When you submit the application, you first contact the resource manager, which along with NameNode will try to find the Worker nodes available to run your spark tasks. To take advantage of the principle of data locality, the resource manager will prefer work nodes that are stored on the same HDFS engine blocks (any of the three replicas for each block) for the file that you must process. If work nodes with these blocks are unavailable, it will use any other work node. In this case, since the data will not be accessible locally, HDFS blocks must be moved across the network from any of the data nodes to the node manager, which launches the spark task. This process is performed for each block that your file has made, so some blocks can be found locally, some of them must be moved.
When the ResourceManager finds an available working node, it will contact NodeManager with this node and ask it to create a Yarn Container (JVM), where it will launch the spark executor. In other cluster modes (Mesos or Standalone) you will not have a container for yarn, but the concept of a spark performer is the same. The artificial executor works as a JVM and can perform several tasks.

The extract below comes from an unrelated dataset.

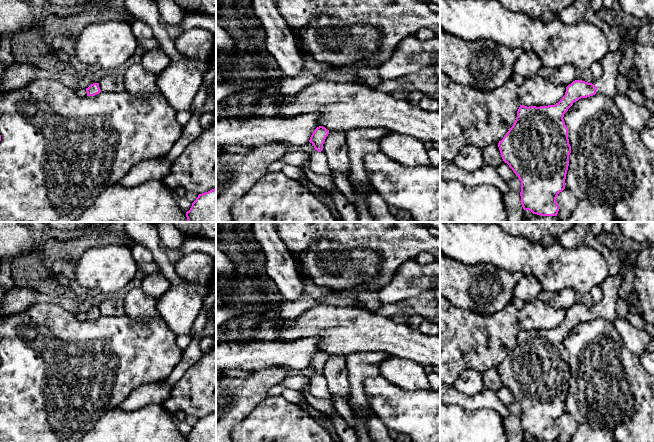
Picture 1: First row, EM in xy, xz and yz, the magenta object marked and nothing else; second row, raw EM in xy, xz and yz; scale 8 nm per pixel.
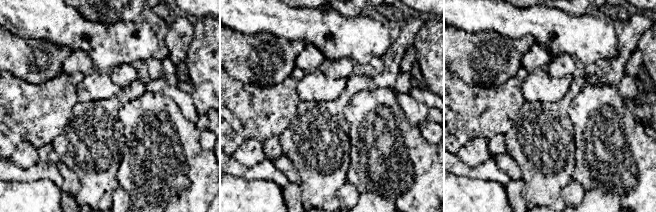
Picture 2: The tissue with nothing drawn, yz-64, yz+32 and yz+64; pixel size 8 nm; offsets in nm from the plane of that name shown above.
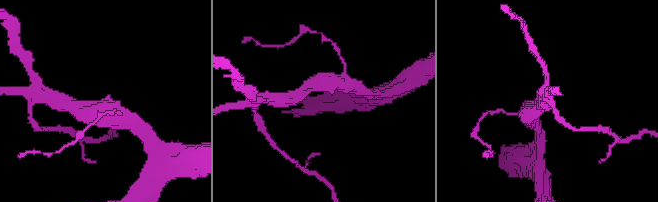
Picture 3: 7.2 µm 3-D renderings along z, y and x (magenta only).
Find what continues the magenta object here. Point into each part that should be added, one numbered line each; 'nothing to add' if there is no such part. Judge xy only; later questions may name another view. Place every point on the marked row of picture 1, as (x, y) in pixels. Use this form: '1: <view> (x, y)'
nothing to add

The driver running on the node client and the tasks performed by the spark executors continue to communicate in order to complete your work. If the driver runs on your laptop and your laptop crashes, you will lose the connection to the tasks and your work will fail. Therefore, when the spark is running in the thread cluster, you can specify whether you want to run the driver on your laptop "-deploy-mode = client" or on the yarn cluster as another yarn container "--deploy-mode = cluster". See spark-submit for more details.